Yena Sharma Purmasir

“We Are the Same Sheep: Around the World in 33 Days”

This isn’t actually a poem, but an article Yena Sharma Purmasir wrote for the magazine “Mask.” However, in a snippet from the article Purmasir describes her encounter with an Iranian immigrant in Norway.

Purmasir’s article describes the journey Farshad and his family made to Norway. While they described adjusting as hard, lonely and unfamiliar, Farshad and his wife Nasrin didn’t seem regretful of the decision they made.

This piece of Purmasir’s writing doesn’t just explore immigration relations, but also comfort and exploring the world. The full text of her article is available on “Mask’s” website.

Oscar Gonzales

“We All Return to the Place Where We Were Born”

Childhood is often a time of nostalgia for the better years. In Oscar Gonzales’s poem, “We All Return to the Place Where We Were Born,” he romantically describes the world he knew as a child.

The images he gives of growing up in Honduras are often gentle – sunsets, breezes, the smell of perfume.
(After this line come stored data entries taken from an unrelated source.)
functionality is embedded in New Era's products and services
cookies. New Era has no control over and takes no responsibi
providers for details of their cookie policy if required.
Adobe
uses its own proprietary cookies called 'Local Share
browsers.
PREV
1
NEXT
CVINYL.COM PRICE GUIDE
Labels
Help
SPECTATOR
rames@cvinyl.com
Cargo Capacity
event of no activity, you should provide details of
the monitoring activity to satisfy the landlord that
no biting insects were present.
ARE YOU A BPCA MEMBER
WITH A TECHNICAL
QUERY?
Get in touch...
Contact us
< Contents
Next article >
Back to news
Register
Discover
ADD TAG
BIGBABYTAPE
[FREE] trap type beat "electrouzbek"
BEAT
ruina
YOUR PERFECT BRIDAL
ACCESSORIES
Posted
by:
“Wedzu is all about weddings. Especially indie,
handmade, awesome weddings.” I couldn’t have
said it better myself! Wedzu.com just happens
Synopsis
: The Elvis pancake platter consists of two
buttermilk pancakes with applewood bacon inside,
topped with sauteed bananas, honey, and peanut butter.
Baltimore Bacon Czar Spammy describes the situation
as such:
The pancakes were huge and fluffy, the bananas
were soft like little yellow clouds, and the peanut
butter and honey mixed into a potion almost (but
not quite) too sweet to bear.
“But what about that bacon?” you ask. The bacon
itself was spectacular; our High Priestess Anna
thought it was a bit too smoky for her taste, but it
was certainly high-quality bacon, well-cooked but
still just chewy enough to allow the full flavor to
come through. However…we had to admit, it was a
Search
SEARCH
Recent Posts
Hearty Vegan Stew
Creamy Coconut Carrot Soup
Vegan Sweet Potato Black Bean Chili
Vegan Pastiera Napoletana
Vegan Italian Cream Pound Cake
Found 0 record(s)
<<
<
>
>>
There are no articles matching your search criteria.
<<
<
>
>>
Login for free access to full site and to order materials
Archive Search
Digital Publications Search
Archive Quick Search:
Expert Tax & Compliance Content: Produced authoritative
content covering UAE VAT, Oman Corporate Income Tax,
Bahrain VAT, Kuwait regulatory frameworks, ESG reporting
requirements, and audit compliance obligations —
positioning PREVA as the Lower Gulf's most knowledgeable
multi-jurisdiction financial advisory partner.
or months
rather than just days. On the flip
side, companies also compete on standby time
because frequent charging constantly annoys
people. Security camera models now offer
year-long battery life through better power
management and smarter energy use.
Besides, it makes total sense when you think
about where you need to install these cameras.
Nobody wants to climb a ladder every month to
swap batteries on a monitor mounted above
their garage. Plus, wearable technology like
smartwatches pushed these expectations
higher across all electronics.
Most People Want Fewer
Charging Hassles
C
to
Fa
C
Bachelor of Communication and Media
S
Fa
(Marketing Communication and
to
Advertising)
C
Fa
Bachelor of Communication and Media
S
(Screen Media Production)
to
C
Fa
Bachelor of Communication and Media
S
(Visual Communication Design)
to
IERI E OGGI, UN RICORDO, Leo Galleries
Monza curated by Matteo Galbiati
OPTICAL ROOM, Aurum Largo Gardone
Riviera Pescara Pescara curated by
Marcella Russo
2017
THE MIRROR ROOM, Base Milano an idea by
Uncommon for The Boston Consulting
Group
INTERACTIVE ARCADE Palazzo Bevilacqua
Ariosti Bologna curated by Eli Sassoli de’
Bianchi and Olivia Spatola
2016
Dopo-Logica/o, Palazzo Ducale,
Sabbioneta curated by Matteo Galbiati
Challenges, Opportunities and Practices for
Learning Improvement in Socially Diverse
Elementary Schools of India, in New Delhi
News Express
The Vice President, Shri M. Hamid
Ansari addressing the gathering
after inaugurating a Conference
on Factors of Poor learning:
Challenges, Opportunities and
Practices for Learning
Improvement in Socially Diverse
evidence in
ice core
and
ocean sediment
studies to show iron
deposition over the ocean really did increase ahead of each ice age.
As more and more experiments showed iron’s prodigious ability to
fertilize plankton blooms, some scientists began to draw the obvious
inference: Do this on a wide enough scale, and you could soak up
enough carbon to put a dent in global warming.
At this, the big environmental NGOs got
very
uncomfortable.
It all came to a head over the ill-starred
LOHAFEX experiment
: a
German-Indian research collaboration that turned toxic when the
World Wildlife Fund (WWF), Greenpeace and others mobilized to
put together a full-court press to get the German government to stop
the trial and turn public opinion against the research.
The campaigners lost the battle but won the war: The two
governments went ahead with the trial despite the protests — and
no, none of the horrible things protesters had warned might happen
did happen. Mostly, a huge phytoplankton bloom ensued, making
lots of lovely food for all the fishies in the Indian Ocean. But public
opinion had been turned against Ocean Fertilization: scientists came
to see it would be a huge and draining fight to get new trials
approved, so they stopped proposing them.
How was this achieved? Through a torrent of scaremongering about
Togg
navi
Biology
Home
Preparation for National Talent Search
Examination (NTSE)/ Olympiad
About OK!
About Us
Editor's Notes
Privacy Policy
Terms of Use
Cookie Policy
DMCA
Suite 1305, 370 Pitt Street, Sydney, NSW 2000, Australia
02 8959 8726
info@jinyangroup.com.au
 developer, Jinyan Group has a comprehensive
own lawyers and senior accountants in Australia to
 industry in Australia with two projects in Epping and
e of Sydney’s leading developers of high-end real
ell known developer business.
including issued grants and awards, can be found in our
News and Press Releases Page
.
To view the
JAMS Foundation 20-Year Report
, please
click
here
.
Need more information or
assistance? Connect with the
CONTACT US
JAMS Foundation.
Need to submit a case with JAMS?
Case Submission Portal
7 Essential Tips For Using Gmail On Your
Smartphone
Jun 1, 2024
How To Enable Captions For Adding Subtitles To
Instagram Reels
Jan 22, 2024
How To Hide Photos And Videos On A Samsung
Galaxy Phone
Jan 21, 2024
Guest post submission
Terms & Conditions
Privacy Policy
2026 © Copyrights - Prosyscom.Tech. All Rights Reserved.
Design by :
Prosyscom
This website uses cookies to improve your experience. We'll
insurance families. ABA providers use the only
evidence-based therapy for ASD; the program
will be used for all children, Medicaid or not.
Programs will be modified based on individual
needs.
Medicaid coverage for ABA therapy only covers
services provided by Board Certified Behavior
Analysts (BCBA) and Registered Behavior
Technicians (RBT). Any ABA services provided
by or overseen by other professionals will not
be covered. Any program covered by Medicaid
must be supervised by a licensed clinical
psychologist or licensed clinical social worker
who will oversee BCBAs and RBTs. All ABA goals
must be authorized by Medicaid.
The stark contrast to his descriptions of the U.S., where there are unpleasant seasons that come with pain and uncertainty.

His honest poetry extenuates an inner turmoil of a home that always seems better than it was, compared with an unfriendly, strange place.

Gonzales is originally from Honduras but moved to the U.S. as a teenager. However, he always carried his cultural heritage with him. Gonzales publishes works in both English and Spanish and advocates for human rights in Washington, D.C.

Li-Young Lee

“Immigration Blues”

The son of Chinese parents, Li-Young Lee and his family had to flee Indonesia in 1959 because of anti-Chinese sentiment. The family moved all across the Asian continent until they finally settled in the U.S. in 1964.

In Lee’s poem “Immigration Blues,” the poet describes an immigrant’s struggle in book titles. “Survival Strategies and the Melancholy of Racial Assimilation” and “Patterns of Love in Peoples of Diaspora” paint a bleak picture of people who are only trying to find their footing in a new setting.

Lee adds personal experience to this poem, making this an intimate recollection of the struggles the child of an immigrant can experience.